┌─ Entries provided
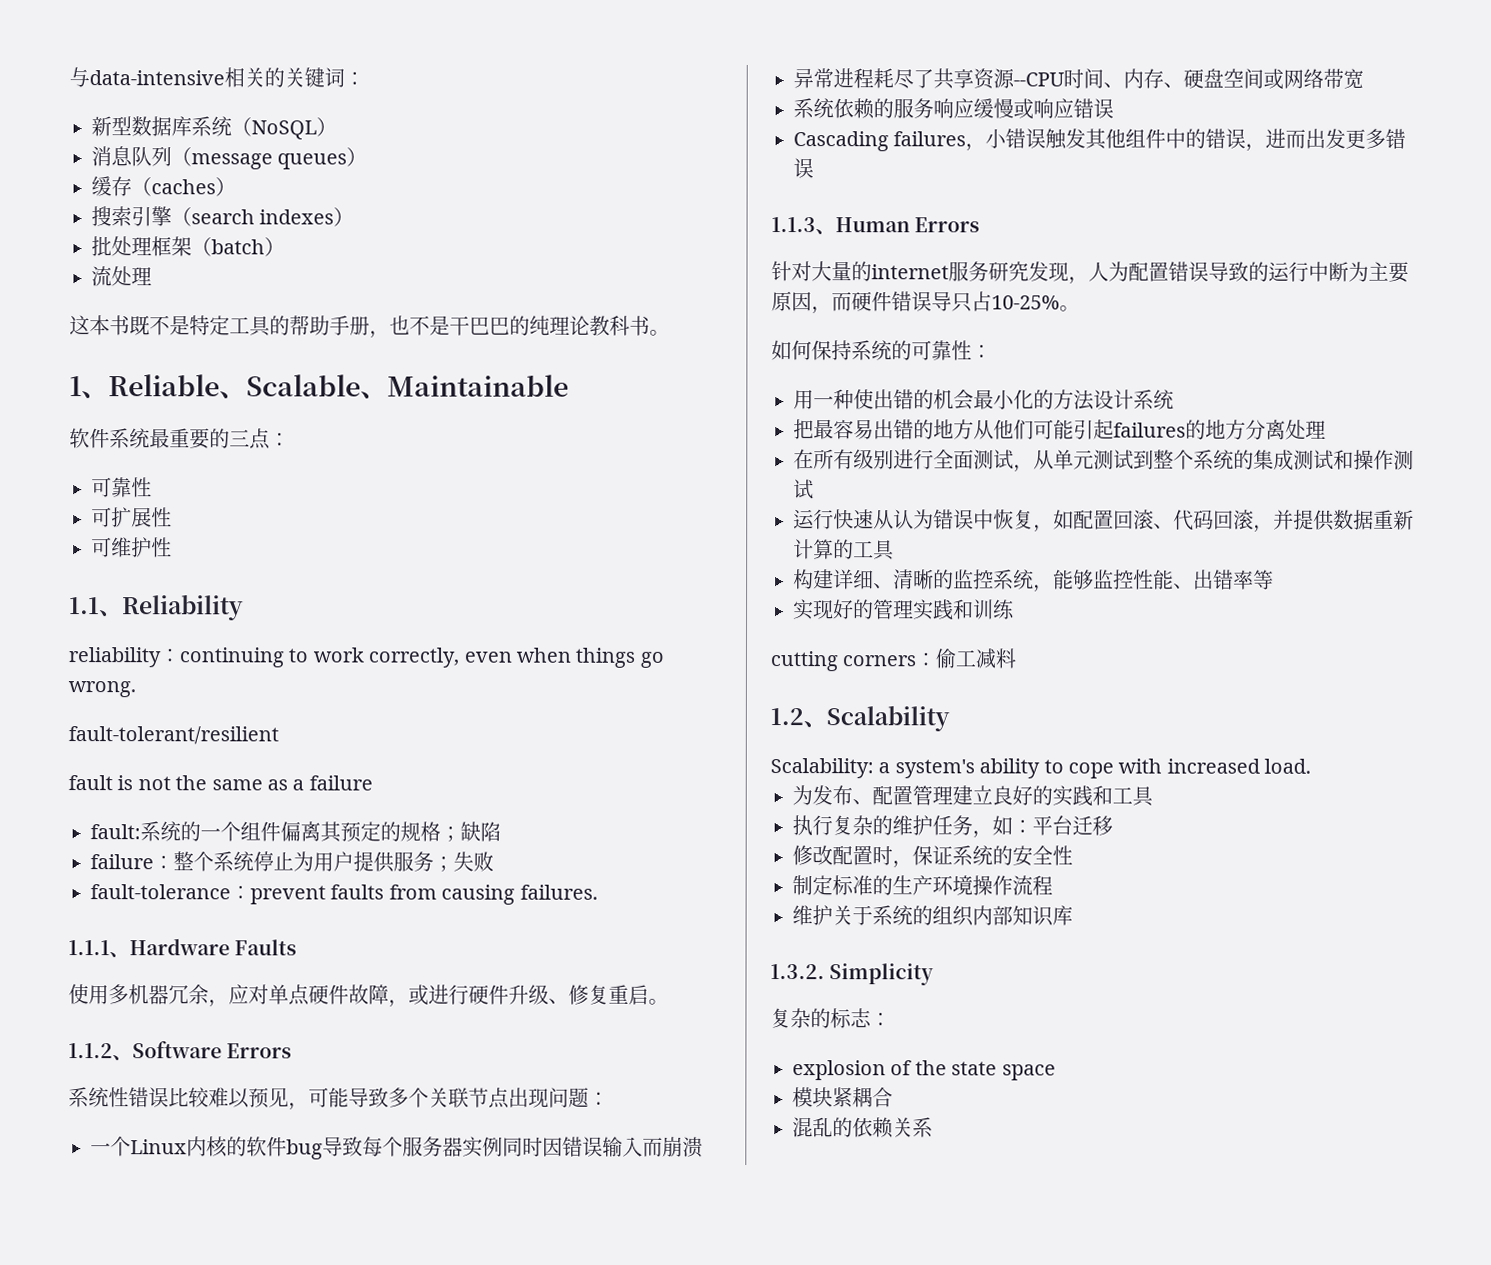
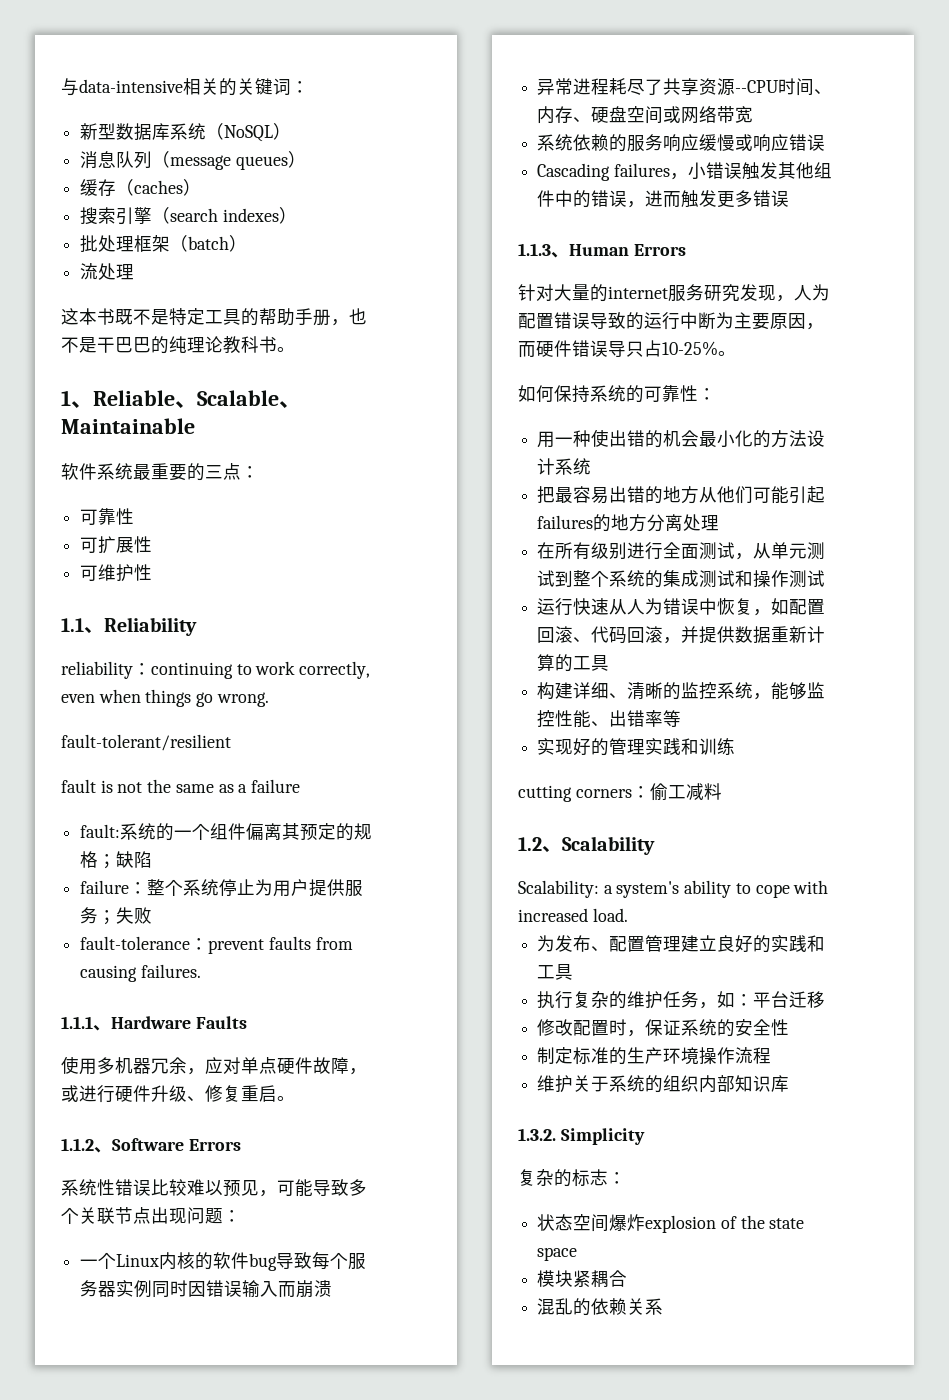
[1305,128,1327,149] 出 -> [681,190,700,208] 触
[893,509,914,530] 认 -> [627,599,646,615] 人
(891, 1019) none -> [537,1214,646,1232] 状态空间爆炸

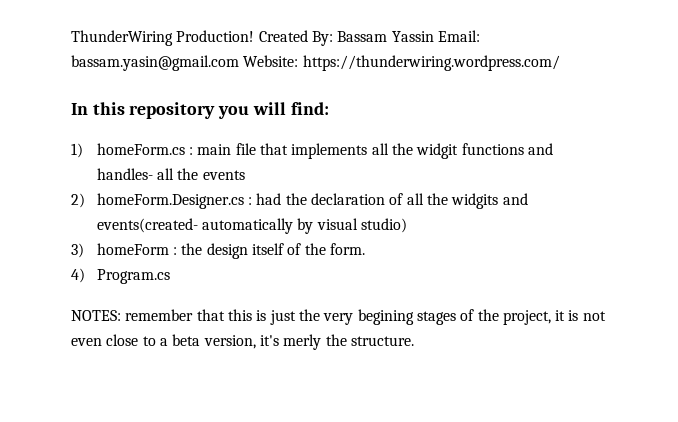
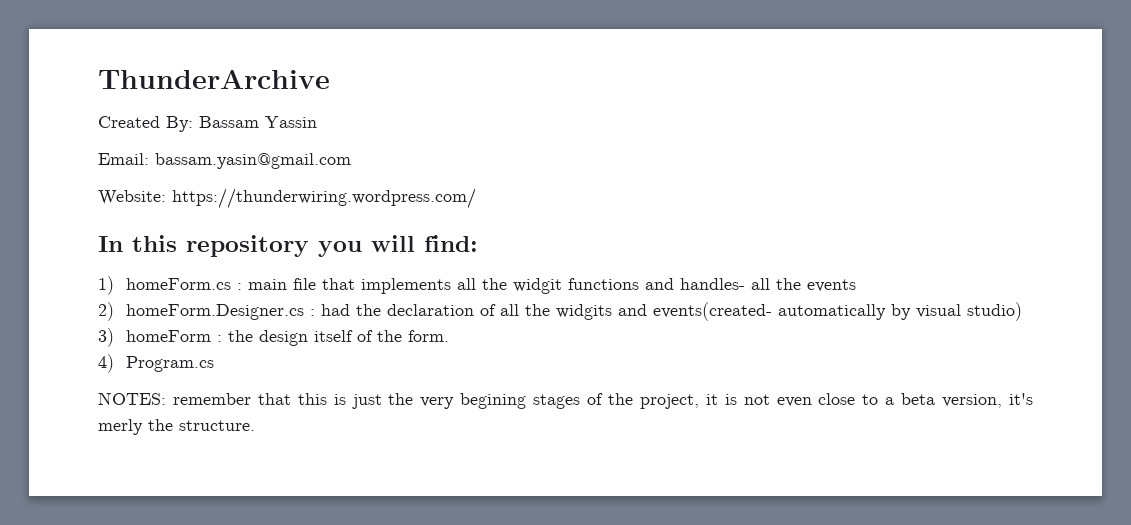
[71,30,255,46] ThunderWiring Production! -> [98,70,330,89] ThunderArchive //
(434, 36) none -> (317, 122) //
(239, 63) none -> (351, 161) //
└─
┌─ Entries provided
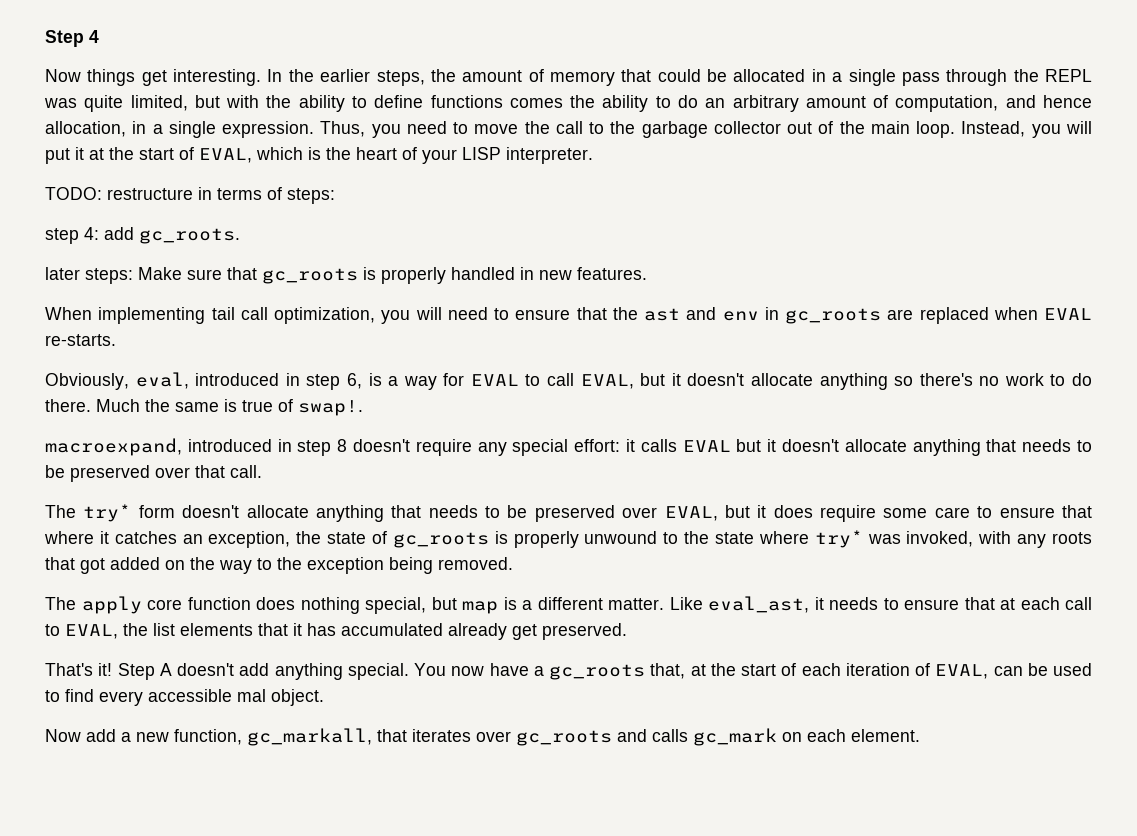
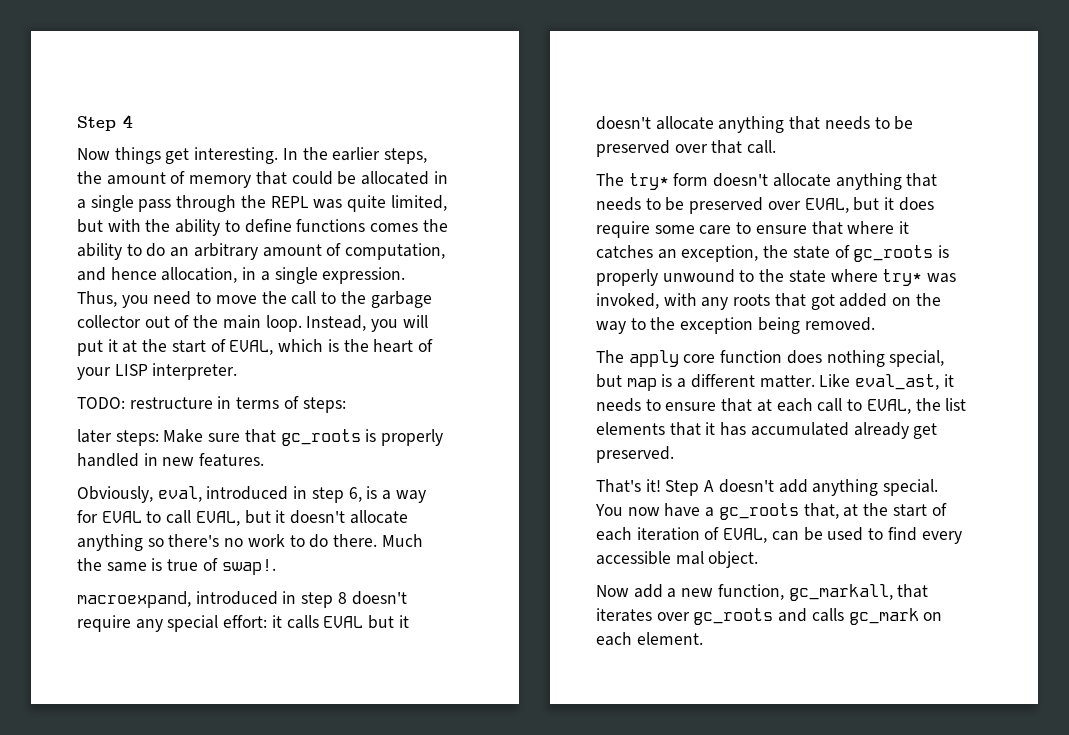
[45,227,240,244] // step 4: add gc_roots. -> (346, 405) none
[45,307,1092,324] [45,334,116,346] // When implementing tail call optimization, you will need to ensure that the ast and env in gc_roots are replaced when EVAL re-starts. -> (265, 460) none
└─
Given the listing above, retype only the span of lines from the line with "[1305,128,1327,149] 出 -> [681,190,700,208] 触" up to and including the line with "(239, 63) none -> (351, 161) //", exactly as it stands and without pictures.

▸ The completed task
[1305,128,1327,149] 出 -> [681,190,700,208] 触
[893,509,914,530] 认 -> [627,599,646,615] 人
(891, 1019) none -> [537,1214,646,1232] 状态空间爆炸

[71,30,255,46] ThunderWiring Production! -> [98,70,330,89] ThunderArchive //
(434, 36) none -> (317, 122) //
(239, 63) none -> (351, 161) //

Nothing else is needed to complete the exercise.